Change in Exclusion/Exemption Requirements
Currently, Massachusetts exempts from registration any investment adviser whose only clients are “institutional buyers.” Under the current regulations, an “institutional buyer” is defined to include: (a) an organization described in Section 501(c)(3) of the Internal Revenue Code with a securities portfolio of more than $25 million; (b) a fund whose only investors are accredited investors, each of whom has invested a minimum of $50,000 in such fund; or (c) an entity whose only investors are financial institutions and institutional buyers as set forth in applicable laws and regulations. Massachusetts based investment advisers to hedge funds and other pooled vehicles often rely on section (b) of this definition and remain exempt from registration.
The proposed amendment phases out the exemption provided to advisers of pooled vehicles by altering section (b) of the definition of “institutional buyer” to provide that only advisers to funds whose only investors are accredited investors, each of whom has invested a minimum of $50,000, which existed prior to the effective date of the regulations and which, as of the effective date of the regulations, ceased to accept new investors, or contributions from existing investors, will continue to qualify for this exemption. The effect of this change is that Massachusetts based investment advisers to pooled vehicles who have less than $100 million in assets under management and who do not otherwise qualify for an exemption from registration will need to register with the Massachusetts Securities Division. Massachusetts based advisers to pooled vehicles who have over $100 million in assets under management will be eligible to register with the United States Securities and Exchange Commission (the “SEC”).

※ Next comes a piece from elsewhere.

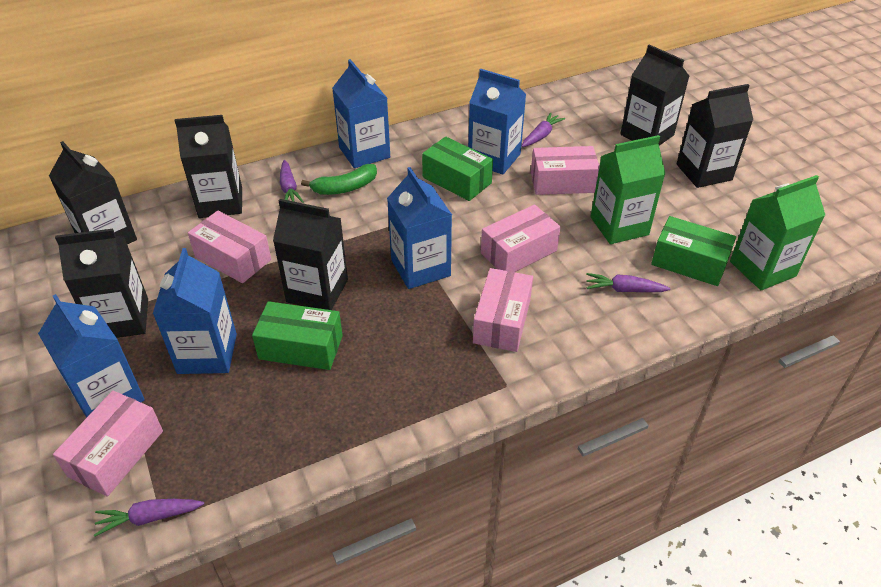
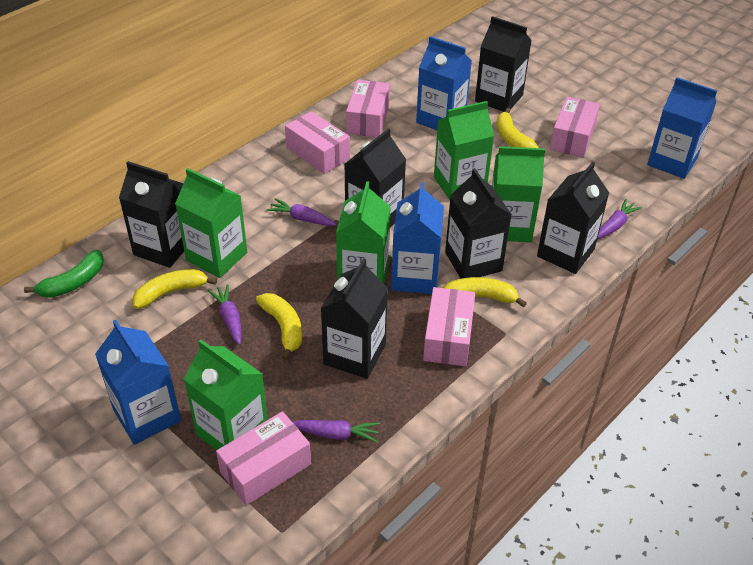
blue carton: 5 -> 4
green box: 3 -> 0
green carton: 2 -> 5
yellow banana: 0 -> 4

In addition, the proposed regulations would create new exemptions from registration for certain "exempt reporting" advisers. The provisions mirror certain of the exemptions set forth in the Dodd-Frank Act, including exempting from registration advisers who provide advice solely to one or more 3(c)(7) funds or venture capital funds, provided the investment adviser and its affiliates are not subject to disqualification as described in Section 262 of SEC Regulation A, the adviser files the reports required to be filed with the SEC under the regulations proposed in connection with the implementation of the Dodd-Frank Act, and the adviser pays the required fee. “Venture capital fund” is defined by reference to the SEC rule to be adopted in connection with the Dodd-Frank Act. The final SEC rules relating to these exemptions have not yet been adopted.
The new exemptions would not impact SEC registered advisers, who would still be required to make notice filings with Massachusetts through the IARD.

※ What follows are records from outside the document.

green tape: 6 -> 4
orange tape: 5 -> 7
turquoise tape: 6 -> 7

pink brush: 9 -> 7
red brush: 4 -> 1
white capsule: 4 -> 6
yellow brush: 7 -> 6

Amendment to requirements for advisers with custody or discretionary authority over client funds or securities
The proposed regulations also amend the custody requirements for investment advisers registered or required to be registered under Massachusetts law with discretionary authority over, or custody of, client funds or securities.

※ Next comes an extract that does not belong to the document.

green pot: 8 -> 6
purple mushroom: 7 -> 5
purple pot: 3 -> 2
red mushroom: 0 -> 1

Under the current regulations, advisers with custody of, or discretionary authority over, client funds or securities generally have the option of either obtaining a $10,000 bond or maintaining a positive net worth and a separate account containing cash or liquid securities of $10,000 (for advisers with custody) or $5,000 (for advisers with discretionary authority only). The proposed regulations remove the option of maintaining a separate account and instead require each adviser registered or required to be registered with discretionary authority over client assets to obtain a bond of not less than $50,000. In addition, advisers registered or required to be registered under Massachusetts law who have custody of client funds or securities will be required to comply with the SEC custody rules, which generally require that all client assets be held by a qualified custodian, that the custodian engage in certain reporting to the client, and that (in some cases) the investment adviser undergo an annual custody exam by an independent audit firm.
Technical and conforming amendments
In addition to the amendments set forth above, the proposed regulations also provide for certain conforming and technical amendments to the regulations. These include, among other things, updating current references to the NASD and NASD rules to reflect creation of the Financial Industry Regulatory Authority, or “FINRA”, to amend outdated references to forms which have been updated and to correct certain fee information set forth in the current regulations.
Written comments to the proposed regulations must be submitted by June 24, 2011. A public hearing on the proposed changes will be held on June 23, 2011.